Indonesian entrepreneur and politician

Ahmad Ridha Sabana (born 22 January 1972) is an Indonesian entrepreneur and politician. He is active in the KNPI (Central Indonesian Youth Committee) and was nominated as the chairman of the KNPI for the 2011–2014 term.

Since 2014, he had been president director of commercial television network PT Cipta Televisi Pendidikan Indonesia (TPI), owned by Siti Hardiyanti ‘Tutut’ Rukmana, the eldest daughter of Suharto. As president director of TPI, Ridha supported Tutut's ownership of the network against legal challenges by media tycoon Hary Tanoesoedibjo. In February 2018, Ridha told reporters he was no longer president director of TPI.

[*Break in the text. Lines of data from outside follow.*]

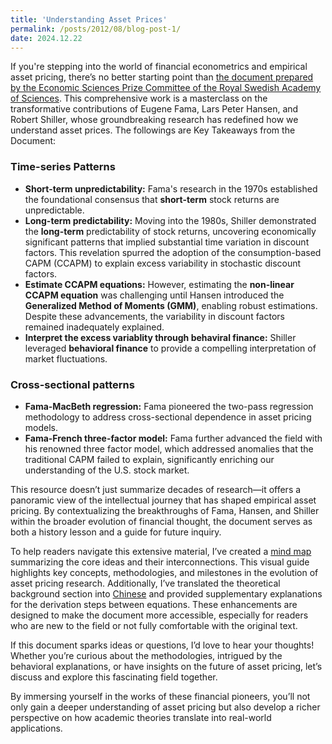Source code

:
 ```yaml
---
title: 'Understanding Asset Prices'
permalink: /posts/2012/08/blog-post-1/
date: 2024.12.22
---
```


If you're stepping into the world of financial econometrics and empirical asset pricing, there’s no better starting point than [the document prepared by the Economic Sciences Prize Committee of the Royal Swedish Academy of Sciences](https://www.nobelprize.org/uploads/2013/10/advanced-economicsciences2013.pdf). This comprehensive work is a masterclass on the transformative contributions of Eugene Fama, Lars Peter Hansen, and Robert Shiller, whose groundbreaking research has redefined how we understand asset prices. The followings are Key Takeaways from the Document:

### Time-series Patterns
* **Short-term unpredictability:** Fama's research in the 1970s established the foundational consensus that **short-term** stock returns are unpredictable.
* **Long-term predictability:** Moving into the 1980s, Shiller demonstrated the **long-term** predictability of stock returns, uncovering economically significant patterns that implied substantial time variation in discount factors. This revelation spurred the adoption of the consumption-based CAPM (CCAPM) to explain excess variability in stochastic discount factors.
* **Estimate CCAPM equations:** However, estimating the **non-linear CCAPM equation** was challenging until Hansen introduced the **Generalized Method of Moments (GMM)**, enabling robust estimations. Despite these advancements, the variability in discount factors remained inadequately explained.
* **Interpret the excess variablity through behaviral finance:** Shiller leveraged **behavioral finance** to provide a compelling interpretation of market fluctuations.

### Cross-sectional patterns
* **Fama-MacBeth regression:** Fama pioneered the two-pass regression methodology to address cross-sectional dependence in asset pricing models.
* **Fama-French three-factor model:** Fama further advanced the field with his renowned three factor model, which addressed anomalies that the traditional CAPM failed to explain, significantly enriching our understanding of the U.S. stock market.

This resource doesn’t just summarize decades of research—it offers a panoramic view of the intellectual journey that has shaped empirical asset pricing. By contextualizing the breakthroughs of Fama, Hansen, and Shiller within the broader evolution of financial thought, the document serves as both a history lesson and a guide for future inquiry.

To help readers navigate this extensive material, I’ve created a [mind map](https://cynthia-xinyuwang.github.io/assets/1.png) summarizing the core ideas and their interconnections. This visual guide highlights key concepts, methodologies, and milestones in the evolution of asset pricing research. Additionally, I’ve translated the theoretical background section into [Chinese](https://cynthia-xinyuwang.github.io/assets/translation1.pdf) and provided supplementary explanations for the derivation steps between equations. These enhancements are designed to make the document more accessible, especially for readers who are new to the field or not fully comfortable with the original text. 

If this document sparks ideas or questions, I’d love to hear your thoughts! Whether you’re curious about the methodologies, intrigued by the behavioral explanations, or have insights on the future of asset pricing, let’s discuss and explore this fascinating field together.

By immersing yourself in the works of these financial pioneers, you’ll not only gain a deeper understanding of asset pricing but also develop a richer perspective on how academic theories translate into real-world applications.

Ridha was listed as an owner of Gala Group, which houses several companies: Gala Galaatama (contracting, trading and supplying), Gala Griyatama (real estate), Gala Jayatama (supplies and systems integrator), and Gala Surya Karyatama (chemical industry). Since 2009, he has been listed as President Director of a company called Lintas Technologies.

In 2014, he stood as a candidate for the Jakarta legislative assembly, representing the Great Indonesia Movement Party (Gerindra) in East Jakarta, although his address was listed as being in South Jakarta. He received 3,691 votes.